Container behaviour (was: print attitude)

Donn Cave donn at u.washington.edu
Tue Jul 8 12:37:35 EDT 2003


In article <mailman.1057675993.29542.python-list at python.org>,
 "Batista, Facundo" <FBatista at uniFON.com.ar> wrote:

> #- Personally, I think the internal difference between str and repr hits
> #- right upon a proper difference:  str is for a "reasonable"
> #- human-readable representation, and repr is for as faithful and
> #- informative a representation as possible.  These both have their uses
> #- and I approve of the distinction.
> 
> Beyond the specific utilization of str or repr, the detail that get me
> confused is:
> 
> repr (container) => repr (elements)
> str (container) => repr (elements)
> 
> Why cannot I, when I want the repr of a container, get the repr of its
> elements, and when I want the str of a container, get the str of its
> elements?

Because that wouldn't make sense.  Neither does the interpretation
of str and repr you quote, so that's not going to be much help.

str is a type conversion function.  Data types that can
sensibly be converted to strings can provide a __str__
function that does that.  Conversion doesn't mean that all
the information present in the original survives in the result,
only the properties that make sense in a string.

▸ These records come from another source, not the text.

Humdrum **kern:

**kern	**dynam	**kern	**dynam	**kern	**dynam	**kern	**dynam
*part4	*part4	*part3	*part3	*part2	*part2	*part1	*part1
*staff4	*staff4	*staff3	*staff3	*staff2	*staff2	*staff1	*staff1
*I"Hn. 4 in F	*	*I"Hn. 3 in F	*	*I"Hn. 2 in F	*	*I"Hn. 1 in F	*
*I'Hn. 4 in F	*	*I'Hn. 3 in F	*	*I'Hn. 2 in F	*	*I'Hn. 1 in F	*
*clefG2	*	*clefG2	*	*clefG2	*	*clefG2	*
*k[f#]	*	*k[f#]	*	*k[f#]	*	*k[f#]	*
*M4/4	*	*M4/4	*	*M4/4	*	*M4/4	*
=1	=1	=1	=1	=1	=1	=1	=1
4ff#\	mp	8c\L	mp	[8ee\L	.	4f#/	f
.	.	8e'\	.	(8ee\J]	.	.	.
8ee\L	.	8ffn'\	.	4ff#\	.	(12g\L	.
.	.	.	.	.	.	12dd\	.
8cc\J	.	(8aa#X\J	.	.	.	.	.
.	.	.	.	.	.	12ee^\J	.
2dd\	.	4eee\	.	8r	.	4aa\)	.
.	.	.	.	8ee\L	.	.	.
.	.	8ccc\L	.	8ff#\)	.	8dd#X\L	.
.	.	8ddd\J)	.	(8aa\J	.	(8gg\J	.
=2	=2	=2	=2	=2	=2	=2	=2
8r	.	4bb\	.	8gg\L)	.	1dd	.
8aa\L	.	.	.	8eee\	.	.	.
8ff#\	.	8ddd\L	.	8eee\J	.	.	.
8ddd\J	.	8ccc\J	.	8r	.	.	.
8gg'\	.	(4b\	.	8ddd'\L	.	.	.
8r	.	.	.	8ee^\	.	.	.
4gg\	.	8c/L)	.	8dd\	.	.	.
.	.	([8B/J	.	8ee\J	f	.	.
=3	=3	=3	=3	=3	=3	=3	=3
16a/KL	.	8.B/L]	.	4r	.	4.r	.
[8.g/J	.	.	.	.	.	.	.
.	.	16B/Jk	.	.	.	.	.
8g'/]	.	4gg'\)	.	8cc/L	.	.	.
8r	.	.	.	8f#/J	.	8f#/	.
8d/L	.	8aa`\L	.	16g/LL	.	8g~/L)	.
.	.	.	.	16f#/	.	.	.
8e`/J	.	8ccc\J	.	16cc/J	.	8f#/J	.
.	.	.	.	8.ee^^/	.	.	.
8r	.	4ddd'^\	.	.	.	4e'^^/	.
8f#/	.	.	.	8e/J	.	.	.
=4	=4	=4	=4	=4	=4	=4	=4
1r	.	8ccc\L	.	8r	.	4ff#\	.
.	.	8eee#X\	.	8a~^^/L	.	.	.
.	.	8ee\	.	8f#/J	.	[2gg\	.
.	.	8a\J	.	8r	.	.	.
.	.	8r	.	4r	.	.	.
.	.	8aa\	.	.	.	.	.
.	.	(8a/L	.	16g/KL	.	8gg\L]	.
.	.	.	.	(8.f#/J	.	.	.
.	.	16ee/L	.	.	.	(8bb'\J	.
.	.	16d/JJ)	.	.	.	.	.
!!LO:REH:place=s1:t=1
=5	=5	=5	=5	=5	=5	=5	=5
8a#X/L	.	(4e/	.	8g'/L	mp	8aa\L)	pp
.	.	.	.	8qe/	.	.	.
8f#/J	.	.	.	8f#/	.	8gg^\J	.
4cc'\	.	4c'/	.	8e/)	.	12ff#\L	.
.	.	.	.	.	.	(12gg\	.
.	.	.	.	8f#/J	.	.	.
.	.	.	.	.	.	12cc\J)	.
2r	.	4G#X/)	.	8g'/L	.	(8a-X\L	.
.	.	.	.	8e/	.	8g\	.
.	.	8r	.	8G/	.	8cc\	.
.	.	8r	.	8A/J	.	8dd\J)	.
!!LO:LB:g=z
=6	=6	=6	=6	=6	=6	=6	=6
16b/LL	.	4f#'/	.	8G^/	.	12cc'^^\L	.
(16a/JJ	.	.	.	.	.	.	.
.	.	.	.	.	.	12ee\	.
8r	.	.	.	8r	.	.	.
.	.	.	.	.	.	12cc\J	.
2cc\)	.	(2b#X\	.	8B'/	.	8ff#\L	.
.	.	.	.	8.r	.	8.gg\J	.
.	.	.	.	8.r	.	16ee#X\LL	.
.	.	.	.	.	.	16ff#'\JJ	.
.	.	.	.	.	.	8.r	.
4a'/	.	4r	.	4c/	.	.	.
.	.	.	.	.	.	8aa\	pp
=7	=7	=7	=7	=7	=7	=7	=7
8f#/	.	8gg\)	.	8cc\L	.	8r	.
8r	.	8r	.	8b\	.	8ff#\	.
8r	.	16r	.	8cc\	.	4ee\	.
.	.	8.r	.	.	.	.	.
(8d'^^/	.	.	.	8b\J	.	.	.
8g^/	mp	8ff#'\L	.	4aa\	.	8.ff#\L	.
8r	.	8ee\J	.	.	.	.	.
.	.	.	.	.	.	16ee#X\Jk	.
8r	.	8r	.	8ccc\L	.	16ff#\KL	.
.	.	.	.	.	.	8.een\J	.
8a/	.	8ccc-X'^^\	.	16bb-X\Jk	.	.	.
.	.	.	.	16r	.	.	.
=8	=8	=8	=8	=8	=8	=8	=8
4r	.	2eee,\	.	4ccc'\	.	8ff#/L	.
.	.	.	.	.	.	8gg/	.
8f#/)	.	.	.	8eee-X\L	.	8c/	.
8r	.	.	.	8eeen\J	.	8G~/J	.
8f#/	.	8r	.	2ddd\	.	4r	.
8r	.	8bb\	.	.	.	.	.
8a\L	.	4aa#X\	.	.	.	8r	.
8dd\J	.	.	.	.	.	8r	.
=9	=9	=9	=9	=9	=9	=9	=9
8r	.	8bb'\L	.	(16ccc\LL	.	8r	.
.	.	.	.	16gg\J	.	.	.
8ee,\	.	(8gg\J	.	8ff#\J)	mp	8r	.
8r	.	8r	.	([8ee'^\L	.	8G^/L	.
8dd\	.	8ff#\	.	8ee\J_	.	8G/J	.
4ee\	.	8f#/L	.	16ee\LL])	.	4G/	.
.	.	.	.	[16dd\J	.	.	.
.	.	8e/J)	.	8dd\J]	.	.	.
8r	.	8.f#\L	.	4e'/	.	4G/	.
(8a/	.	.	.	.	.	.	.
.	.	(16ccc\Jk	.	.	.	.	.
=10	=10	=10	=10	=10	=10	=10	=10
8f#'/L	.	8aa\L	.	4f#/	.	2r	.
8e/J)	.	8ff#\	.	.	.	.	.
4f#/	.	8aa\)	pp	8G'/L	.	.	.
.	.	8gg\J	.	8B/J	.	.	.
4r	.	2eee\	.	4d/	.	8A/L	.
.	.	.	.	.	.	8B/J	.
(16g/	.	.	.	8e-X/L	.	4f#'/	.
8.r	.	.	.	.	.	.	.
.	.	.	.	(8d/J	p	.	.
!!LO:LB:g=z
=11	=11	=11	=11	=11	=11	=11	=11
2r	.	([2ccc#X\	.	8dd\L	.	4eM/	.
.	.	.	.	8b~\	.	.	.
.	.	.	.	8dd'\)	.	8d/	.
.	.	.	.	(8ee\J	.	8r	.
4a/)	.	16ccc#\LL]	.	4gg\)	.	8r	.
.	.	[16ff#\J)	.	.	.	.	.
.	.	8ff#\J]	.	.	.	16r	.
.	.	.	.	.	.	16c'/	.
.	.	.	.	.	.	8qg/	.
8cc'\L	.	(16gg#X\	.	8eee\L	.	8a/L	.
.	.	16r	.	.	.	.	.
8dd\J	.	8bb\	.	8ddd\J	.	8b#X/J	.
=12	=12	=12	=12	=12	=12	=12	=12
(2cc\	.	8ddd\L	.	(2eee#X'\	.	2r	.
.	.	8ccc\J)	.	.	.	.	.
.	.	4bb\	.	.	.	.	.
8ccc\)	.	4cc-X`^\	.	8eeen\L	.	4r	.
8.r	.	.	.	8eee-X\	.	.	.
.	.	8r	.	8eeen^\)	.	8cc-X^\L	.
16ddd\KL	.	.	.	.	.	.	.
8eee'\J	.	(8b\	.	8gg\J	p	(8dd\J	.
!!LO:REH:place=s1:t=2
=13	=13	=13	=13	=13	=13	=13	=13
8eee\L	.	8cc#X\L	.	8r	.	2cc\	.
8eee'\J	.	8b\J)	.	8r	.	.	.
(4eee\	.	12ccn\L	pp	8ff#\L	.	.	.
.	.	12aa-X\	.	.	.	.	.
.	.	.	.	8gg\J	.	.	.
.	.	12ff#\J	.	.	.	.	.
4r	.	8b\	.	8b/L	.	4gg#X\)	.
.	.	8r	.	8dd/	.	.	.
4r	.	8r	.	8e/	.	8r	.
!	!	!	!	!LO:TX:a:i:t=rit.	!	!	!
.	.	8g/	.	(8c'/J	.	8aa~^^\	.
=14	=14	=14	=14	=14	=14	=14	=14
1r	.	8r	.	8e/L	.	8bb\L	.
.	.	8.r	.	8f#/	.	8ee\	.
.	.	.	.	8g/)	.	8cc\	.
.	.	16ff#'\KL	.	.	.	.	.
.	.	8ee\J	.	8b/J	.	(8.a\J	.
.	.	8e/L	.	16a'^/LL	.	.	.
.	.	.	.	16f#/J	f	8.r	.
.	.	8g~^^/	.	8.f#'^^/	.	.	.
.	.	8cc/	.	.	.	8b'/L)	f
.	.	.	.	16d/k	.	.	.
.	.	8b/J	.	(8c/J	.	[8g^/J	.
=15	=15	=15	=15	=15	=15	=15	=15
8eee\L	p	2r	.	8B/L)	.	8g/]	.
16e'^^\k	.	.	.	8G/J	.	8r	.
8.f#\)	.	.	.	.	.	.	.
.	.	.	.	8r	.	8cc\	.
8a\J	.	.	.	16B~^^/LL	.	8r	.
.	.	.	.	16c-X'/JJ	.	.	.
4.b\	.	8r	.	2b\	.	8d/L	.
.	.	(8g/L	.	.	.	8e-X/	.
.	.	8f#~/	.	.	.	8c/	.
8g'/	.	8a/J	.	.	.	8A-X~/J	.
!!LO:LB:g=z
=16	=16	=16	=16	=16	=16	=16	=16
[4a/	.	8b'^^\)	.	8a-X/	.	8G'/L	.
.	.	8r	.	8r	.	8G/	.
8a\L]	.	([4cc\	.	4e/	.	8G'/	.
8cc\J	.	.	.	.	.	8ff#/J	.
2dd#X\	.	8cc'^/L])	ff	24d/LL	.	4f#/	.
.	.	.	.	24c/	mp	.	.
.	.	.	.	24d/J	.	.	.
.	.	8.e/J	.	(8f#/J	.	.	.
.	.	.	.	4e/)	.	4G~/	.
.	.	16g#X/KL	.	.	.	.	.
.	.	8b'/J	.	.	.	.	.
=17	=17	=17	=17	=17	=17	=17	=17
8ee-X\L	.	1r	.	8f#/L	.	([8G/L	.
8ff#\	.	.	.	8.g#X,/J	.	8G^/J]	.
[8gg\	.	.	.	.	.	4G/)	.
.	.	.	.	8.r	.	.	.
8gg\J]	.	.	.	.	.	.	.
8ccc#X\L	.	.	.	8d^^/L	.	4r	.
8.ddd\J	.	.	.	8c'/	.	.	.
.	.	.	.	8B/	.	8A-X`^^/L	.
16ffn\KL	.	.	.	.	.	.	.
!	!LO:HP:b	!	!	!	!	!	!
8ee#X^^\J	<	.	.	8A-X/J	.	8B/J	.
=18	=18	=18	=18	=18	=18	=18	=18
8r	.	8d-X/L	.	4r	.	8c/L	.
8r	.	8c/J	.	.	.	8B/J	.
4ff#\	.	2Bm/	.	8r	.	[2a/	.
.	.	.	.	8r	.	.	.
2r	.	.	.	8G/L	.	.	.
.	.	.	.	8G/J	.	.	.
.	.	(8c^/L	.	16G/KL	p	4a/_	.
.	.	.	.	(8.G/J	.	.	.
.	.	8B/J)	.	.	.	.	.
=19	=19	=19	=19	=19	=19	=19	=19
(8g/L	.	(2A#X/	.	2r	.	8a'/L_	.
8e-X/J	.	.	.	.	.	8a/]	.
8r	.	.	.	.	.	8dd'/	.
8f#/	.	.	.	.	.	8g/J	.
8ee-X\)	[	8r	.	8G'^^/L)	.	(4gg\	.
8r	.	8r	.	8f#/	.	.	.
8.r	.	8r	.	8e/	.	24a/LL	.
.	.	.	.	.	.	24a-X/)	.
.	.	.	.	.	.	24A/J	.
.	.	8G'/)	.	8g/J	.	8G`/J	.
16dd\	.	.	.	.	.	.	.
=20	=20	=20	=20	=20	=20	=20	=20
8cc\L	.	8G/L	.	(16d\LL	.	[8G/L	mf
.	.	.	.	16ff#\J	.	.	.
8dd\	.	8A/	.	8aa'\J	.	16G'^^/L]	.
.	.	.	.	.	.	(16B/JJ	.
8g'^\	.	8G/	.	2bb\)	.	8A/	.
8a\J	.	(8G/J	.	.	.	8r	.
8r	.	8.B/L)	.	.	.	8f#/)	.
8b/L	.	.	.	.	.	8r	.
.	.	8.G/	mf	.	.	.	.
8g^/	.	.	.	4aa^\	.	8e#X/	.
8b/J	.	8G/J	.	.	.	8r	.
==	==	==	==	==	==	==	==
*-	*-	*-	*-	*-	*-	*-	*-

For example, you might design a sequence data type that is
a list of integer values in the range [0..255], say for the
purpose of some cryptography, and write a __str__ whose result
simply puts the same values in a string type.  Or a class that
carries a list of strings might just concatenate them (cf.
rfc822.Message)

But lists themselves do not have any natural conversion to
string type, so they fall back to repr.  Eric did explain
why simply applying str to the elements would make an ambiguous
mess.  You may be able to describe an ideal result for your
application, but there are many other potentially ideal ways
to do it and no way to say one of them makes more sense than
another.  I think if I were obliged to write the __str__ function
that applies str to each element of a list, I would simply join
the strings with no separator, so str([10, 11, 12]) == '101112',
but I'm sure that would offend as many people as it pleased.